Writing Cadence this time around, it’s weird, ’cause I see how she fits in with the rest of the story now. Why Solaris, such a powerful man, would have fallen in love with her. Why she’d have gotten children from epic cosmic forces. Why she didn’t want Cirrus to be with Syracrus. And it’s weird to only now be getting in touch with the main roots of the story, but as far as most people are concerned, the product I’m turning out now is the first of its kind.

Seriously, getting into this graphic novel business again is bringing me a level of pleasure and satisfaction I couldn’t have anticipated. I was expecting to get frustrated…or lose interest…or to not feel like it was doing what it was supposed to. I kept telling people I was done with drawing graphic novels till I felt like I could bring to them something that I couldn’t before. I guess that day felt much more distant than a place I’m at now. But it works. People would always ask me if I would color my penciled pages, but when they’d ask me that I simply couldn’t color. So for years now I’ve been trying to get comfortable with it, and part of it has been a surrender to digital media. But I will accept digital art if it is the key to doing what I want to do with my art. In this case, it means being able to illustrate the characters in TCoaRH the way I mean to. They need colors, and that’s what stopped me from even finishing my novelization. I want to add more images to this than I currently can because frankly I want to go keep working on pages. But I’m 33 pages into this story and I can’t believe it. Yesterday though I thought of how much I have left to write and I started to laugh because I’ve gotten virtually nowhere…but I’m committed. There is a long haul ahead, and I’ll make allowances when I have to put it down to focus on, for instance, graduating. But I believe in this story, and in Cadence.

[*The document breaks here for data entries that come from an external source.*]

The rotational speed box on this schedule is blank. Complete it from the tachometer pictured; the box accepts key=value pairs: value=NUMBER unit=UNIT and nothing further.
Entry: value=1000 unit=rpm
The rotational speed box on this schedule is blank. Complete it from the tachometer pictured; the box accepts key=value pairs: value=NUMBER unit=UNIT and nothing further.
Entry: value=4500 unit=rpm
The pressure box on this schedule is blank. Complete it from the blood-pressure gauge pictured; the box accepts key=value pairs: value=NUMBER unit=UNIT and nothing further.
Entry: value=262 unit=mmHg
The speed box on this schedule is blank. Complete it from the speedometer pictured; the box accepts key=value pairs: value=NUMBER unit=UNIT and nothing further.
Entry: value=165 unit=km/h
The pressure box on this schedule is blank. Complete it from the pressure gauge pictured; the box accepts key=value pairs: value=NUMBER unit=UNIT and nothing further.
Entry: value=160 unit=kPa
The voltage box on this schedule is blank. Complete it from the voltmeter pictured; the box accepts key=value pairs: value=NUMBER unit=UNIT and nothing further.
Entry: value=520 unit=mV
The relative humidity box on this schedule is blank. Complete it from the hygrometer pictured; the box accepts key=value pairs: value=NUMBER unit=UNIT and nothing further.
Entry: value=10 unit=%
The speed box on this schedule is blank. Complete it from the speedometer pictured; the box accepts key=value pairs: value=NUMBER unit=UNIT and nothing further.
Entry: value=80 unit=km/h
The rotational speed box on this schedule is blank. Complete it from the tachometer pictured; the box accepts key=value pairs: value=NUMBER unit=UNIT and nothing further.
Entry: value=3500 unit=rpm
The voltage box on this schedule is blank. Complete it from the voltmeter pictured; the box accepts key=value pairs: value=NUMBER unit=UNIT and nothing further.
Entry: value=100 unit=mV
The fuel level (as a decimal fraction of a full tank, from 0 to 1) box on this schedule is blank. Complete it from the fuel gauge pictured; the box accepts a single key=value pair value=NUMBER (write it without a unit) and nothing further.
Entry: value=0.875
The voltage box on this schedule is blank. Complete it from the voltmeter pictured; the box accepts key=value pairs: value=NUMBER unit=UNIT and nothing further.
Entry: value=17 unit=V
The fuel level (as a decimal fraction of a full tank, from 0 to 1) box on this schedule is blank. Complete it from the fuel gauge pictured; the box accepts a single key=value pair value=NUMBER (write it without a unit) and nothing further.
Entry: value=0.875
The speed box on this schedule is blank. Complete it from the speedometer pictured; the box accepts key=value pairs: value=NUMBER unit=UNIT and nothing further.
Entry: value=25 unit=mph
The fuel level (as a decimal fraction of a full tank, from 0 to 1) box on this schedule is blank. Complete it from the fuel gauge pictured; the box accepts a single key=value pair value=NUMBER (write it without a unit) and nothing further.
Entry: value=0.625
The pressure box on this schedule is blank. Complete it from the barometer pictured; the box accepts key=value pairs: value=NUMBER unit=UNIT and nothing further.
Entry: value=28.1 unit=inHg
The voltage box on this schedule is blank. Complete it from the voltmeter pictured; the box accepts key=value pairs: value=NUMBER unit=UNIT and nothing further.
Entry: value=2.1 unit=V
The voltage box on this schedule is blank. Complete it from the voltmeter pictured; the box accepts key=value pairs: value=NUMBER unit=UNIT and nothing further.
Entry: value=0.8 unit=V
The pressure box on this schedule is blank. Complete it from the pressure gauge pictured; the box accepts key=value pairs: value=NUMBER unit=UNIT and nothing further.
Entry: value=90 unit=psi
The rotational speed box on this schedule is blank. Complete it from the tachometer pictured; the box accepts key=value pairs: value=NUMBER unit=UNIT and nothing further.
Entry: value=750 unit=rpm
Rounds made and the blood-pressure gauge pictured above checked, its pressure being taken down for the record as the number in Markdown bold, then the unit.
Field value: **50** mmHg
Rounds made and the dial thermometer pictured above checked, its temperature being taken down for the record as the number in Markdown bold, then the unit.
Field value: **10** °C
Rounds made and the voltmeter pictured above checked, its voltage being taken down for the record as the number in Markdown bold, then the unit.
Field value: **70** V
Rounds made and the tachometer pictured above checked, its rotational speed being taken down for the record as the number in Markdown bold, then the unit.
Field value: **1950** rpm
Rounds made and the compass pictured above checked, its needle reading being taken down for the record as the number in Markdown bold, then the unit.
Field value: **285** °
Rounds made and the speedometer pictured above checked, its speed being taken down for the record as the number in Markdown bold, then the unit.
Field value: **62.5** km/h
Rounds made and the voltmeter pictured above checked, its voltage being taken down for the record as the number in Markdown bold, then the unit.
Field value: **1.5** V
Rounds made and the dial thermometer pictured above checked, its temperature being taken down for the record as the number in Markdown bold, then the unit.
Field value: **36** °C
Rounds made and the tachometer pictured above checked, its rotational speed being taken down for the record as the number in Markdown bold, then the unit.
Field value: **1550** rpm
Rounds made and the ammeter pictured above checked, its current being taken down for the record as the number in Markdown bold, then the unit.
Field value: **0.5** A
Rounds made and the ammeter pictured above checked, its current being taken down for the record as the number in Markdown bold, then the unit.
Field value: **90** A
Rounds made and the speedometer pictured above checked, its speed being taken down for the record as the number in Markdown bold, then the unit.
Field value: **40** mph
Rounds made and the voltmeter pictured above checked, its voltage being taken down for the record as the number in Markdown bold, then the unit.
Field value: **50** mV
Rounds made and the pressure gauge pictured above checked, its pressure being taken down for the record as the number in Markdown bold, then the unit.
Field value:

As an example that I had to come back and add, of how this story needs images…I have been waiting to do a page like this of Solaris since I came up with him in high school. Maybe it seems a little simple, his character design…you know, you’re trying to make the Sun King, so you slap him with a warm-toned palette and give him crazy hair and a godlike body. But when I tried to do him in high school I hadn’t committed to the idea of the Element Kings looking like their elements. Plus unfortunately TCoaRH was done while I was on my way out of my phase where all my characters looked like women. So this is the best I could come up with in 2008 or 2009 when I was angry at people during my last drawing class before English class with Miss Kope. It’s cropped weird ’cause it’s on some of Vifquain’s bigger paper that’s too big for my flatbed.

Also, STATIC. Dynamic images are one thing I’ve kind of aimed for, I’m not sure for how long, but whenever I’m making a character like Solaris these days it’s movement I want. Maybe a part of me has come to believe that a plain old portrait like the one above can’t qualify as art.
So, I figured out sometime before I started working with TCoaRH that I wanted Syracrus to be black and Solaris to have batshit crazy hair. Well the hair comes out later like Shepherd Book in Firefly (God I’m sad) but for now I let him tame it. In the aforementioned scene I introduce Cadence and Solaris. While watching Howl’s Moving Castle and Princess Mononoke on Monday, I decided to really introduce them, and I gave them actual full-page spreads. Solaris’s page was what I’ve kept saying: Exactly the image of him I’ve wanted to do for 4 years.

I won’t even bother pointing out anything that might annoy me about this image because mostly it’s precisely what I wanted to produce.